>> Begin TEXT EXCERPT

What Students Need for College Writing Success

What Students Need for College Writing Success

In the 1980s, a highly influential new model of writing arose from researchers Linda Flower and John R. Hayes.1 It described the process of composition in terms of cognitive functions: the mental processes by which writing decisions are made, ideas are translated into written language, long-term and working memory are engaged, etc.—in essence, all of the things that go on in a person’s head as they write. 

Cognitive Competencies

In this “cognitive model,” writing competencies develop according to a natural progression as students mature. Individuals may progress at different rates, but the cognitive process is pretty much the same for everyone. Instruction therefore need not concern itself with differences in students’ identity or background; it need only focus on developing a collection of skills.

By the 1990s, the cognitive model of writing was shaping instruction across primary and secondary education, and it continues to be predominant in pre-college instruction today.

>> End TEXT EXCERPT
>> Begin DATA LINES

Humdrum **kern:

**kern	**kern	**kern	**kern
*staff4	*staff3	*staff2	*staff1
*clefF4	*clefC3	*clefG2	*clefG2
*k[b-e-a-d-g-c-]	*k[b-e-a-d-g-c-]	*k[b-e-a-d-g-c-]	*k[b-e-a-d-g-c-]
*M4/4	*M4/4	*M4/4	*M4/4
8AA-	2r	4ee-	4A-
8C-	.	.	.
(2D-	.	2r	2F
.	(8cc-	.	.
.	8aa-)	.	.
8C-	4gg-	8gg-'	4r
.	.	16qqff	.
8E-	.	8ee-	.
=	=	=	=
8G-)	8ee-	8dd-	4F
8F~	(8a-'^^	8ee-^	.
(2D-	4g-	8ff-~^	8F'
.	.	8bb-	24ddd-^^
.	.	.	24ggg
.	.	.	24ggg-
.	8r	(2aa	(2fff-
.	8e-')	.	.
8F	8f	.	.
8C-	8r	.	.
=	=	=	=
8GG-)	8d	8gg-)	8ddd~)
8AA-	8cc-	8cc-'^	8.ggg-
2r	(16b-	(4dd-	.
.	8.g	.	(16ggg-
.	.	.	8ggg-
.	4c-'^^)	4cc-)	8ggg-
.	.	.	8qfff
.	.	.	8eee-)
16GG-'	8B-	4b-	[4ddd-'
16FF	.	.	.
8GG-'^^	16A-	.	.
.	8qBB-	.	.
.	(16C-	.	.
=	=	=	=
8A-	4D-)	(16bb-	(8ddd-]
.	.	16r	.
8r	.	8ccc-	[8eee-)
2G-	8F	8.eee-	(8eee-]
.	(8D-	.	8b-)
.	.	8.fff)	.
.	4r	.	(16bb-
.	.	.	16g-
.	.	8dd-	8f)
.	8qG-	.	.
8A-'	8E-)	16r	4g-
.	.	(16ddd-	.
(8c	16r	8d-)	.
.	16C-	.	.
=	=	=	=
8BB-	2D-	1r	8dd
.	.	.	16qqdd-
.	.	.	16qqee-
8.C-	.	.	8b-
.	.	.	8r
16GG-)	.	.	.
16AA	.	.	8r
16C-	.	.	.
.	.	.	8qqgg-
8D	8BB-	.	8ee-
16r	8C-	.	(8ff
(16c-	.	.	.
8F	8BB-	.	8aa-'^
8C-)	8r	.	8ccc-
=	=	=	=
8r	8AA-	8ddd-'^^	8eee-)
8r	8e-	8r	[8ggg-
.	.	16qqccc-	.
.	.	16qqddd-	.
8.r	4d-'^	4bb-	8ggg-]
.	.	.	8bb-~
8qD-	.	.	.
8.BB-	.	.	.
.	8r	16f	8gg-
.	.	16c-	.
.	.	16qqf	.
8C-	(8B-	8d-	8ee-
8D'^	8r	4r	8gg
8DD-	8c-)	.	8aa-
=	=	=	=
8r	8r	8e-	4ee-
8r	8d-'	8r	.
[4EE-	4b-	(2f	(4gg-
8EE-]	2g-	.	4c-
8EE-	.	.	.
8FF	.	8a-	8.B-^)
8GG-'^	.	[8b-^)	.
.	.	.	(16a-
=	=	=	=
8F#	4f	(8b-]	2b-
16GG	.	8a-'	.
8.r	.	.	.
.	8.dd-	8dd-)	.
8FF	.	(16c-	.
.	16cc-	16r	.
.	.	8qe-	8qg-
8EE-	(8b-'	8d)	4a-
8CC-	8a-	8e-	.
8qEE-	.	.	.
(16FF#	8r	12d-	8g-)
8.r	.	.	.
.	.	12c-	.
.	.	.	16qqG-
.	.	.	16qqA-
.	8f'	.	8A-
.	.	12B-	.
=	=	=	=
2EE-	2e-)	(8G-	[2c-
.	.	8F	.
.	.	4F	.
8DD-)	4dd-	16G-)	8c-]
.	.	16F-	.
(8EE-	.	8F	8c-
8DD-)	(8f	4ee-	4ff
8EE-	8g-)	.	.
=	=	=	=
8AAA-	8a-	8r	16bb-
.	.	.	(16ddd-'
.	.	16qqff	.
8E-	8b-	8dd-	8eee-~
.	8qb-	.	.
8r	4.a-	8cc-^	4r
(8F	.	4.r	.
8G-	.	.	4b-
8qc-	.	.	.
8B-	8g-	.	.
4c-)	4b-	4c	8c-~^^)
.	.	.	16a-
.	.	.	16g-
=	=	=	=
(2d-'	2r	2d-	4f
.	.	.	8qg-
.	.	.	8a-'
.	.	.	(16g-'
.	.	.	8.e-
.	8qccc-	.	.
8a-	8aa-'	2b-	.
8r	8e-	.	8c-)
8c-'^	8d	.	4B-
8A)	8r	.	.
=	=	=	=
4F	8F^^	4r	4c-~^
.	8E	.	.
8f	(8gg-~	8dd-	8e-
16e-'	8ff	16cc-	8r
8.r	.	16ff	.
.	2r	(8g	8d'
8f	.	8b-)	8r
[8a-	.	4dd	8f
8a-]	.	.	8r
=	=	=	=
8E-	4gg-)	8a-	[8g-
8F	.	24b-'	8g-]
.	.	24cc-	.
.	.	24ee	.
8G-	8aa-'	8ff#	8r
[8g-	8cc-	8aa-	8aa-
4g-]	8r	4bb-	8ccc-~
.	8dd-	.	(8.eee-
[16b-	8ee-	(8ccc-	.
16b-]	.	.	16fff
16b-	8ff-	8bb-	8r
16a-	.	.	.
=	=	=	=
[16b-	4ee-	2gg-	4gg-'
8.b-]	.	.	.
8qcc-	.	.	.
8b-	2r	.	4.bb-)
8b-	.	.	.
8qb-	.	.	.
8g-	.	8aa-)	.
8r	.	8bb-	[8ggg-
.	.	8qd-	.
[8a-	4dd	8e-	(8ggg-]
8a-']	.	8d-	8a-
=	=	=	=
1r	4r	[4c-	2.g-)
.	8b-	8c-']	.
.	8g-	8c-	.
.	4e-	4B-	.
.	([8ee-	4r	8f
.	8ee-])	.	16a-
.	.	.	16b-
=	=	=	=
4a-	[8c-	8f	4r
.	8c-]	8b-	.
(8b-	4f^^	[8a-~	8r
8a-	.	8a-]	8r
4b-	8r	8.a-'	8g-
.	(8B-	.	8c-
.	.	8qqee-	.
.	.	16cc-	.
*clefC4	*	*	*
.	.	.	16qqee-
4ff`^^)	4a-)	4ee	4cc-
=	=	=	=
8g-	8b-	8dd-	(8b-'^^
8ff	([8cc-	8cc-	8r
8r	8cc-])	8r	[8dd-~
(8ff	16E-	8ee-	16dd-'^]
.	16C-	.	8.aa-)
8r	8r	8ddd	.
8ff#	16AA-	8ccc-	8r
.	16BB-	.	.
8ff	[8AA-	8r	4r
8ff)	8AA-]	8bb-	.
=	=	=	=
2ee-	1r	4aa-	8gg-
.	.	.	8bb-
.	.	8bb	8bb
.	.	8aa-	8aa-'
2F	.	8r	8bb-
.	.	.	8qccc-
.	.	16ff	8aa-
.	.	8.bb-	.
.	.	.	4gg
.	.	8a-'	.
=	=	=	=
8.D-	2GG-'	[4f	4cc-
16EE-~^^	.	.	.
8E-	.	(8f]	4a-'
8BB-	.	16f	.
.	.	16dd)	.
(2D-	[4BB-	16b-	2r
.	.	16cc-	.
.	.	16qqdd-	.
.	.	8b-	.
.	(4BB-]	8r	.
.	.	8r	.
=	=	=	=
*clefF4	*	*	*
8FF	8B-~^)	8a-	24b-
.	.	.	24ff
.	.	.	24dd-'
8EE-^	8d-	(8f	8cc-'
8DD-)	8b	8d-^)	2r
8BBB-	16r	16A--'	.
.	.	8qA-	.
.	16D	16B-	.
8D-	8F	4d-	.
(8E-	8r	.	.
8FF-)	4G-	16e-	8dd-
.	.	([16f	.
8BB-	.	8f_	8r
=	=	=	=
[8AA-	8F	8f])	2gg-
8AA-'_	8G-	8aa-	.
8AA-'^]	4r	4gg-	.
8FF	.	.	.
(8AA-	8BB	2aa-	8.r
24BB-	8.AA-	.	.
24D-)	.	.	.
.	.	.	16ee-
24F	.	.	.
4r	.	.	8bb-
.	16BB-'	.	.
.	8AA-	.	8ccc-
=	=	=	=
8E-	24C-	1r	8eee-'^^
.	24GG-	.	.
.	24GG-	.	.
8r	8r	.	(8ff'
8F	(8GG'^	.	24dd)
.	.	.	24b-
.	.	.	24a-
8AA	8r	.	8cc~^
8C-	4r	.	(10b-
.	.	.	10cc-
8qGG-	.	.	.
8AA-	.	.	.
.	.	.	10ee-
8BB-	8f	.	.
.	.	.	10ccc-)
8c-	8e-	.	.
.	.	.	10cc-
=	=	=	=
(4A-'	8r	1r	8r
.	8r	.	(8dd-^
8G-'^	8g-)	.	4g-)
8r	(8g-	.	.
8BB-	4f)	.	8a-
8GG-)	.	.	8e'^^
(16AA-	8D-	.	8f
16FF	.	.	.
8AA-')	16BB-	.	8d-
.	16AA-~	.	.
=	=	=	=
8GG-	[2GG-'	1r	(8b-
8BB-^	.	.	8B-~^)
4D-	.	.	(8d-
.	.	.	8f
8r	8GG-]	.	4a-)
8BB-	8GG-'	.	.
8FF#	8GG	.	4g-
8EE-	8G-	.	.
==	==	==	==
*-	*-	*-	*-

>> End DATA LINES

→ **WHAT NEEDS TO BE DONE**
According to the excerpt on college writing success, which researchers introduced the cognitive model of writing in the 1980s? The entries have nothing to do with the task.

→ **FINISHED TASK**
Linda Flower and John R. Hayes